Le Québec s’est doté de cibles de réduction des émissions de gaz à effet de serre (GES) ambitieuses pour 2030 et 2050. Puisque la production d’électricité dans la province est déjà presque complètement décarbonisée, les émissions de GES proviennent essentiellement de quatre grands secteurs : le transport, l’industrie, les bâtiments et l’agriculture.
Pour le transport, les bâtiments et l’agriculture, les émissions sont essentiellement liées aux styles de vie et à des choix logistiques (modes de transport, habitudes alimentaires et types de bâtiment). Très peu de création de richesse est directement associée à ces GES, essentiellement issus de la combustion d’énergie fossile. Cependant, dans les secteurs industriels, la dynamique est toute autre : les émissions de combustion et de procédés sont intimement liées à la productivité et à la création de valeur.

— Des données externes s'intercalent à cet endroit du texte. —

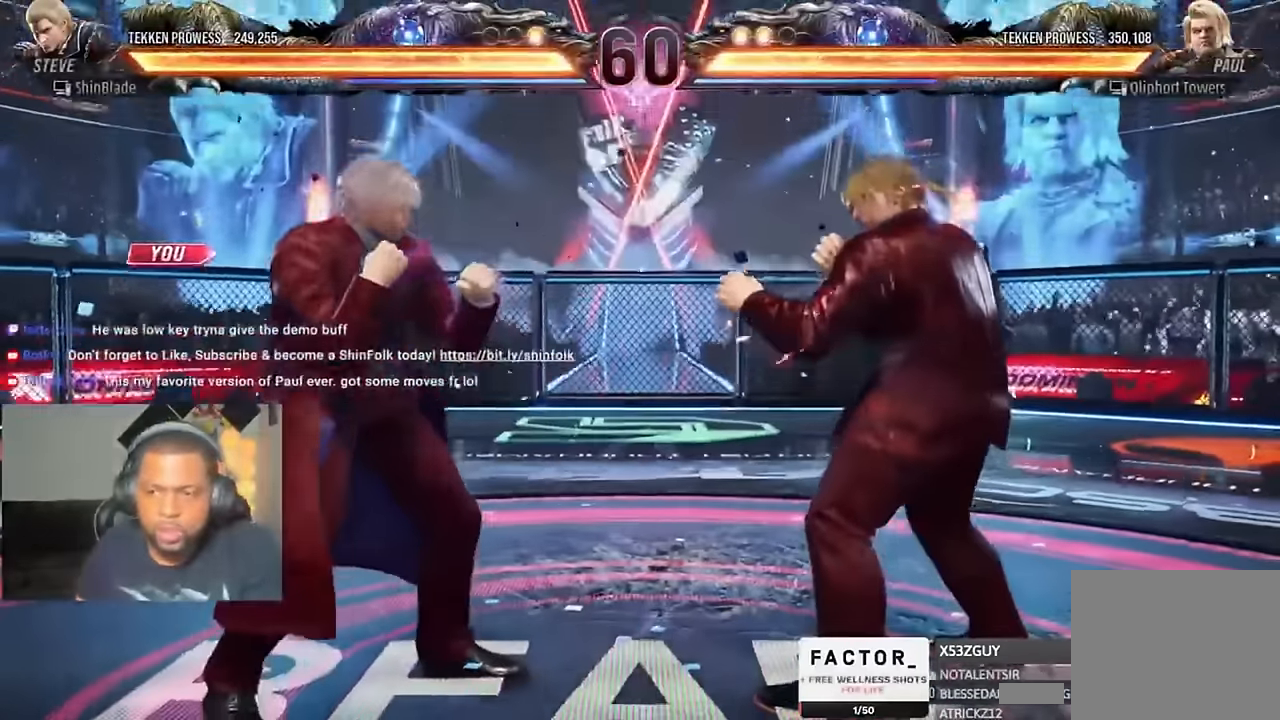
{"buttons": ["DPAD_UP"], "left_stick": "center", "right_stick": "center"}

Dans une large mesure, réduire les émissions de 37,5% en 2030 et d’au moins 80% en 2050, sous le niveau de 1990, implique des reconfigurations industrielles beaucoup plus fondamentales que dans les trois autres secteurs. En effet, si la voiture électrique, une meilleure isolation et une alimentation davantage végétarienne sont des choix qui peuvent être faits rapidement, trouver de nouveaux procédés pour fabriquer de l’aluminium ou du ciment est loin de n’être qu’une question d’habitude.
Le défi des émissions industrielles au Québec est d’autant plus important que celles-ci sont proportionnellement plus importantes que dans le reste du Canada et dans le monde. Ainsi, 20,1% des émissions québécoises proviennent des industries manufacturières et des procédés industriels, alors que cette proportion n’est que de 10% au Canada (ECCC, 2017). En incluant aussi l’industrie des déchets, ce sont 34% des émissions québécoises qui sont issues du secteur industriel. De plus, ces émissions industrielles ont déjà décru de 25,4% entre 1990 et 2015 au Québec, alors que le reste des émissions a cru de 7,4%. Il est donc impératif, pour l’économie du Québec et la création de richesse dans la province, de comprendre comment la transformation de ses industries peut mener à une réduction des émissions de GES tout en maintenant la croissance économique de la province issue du secteur industriel.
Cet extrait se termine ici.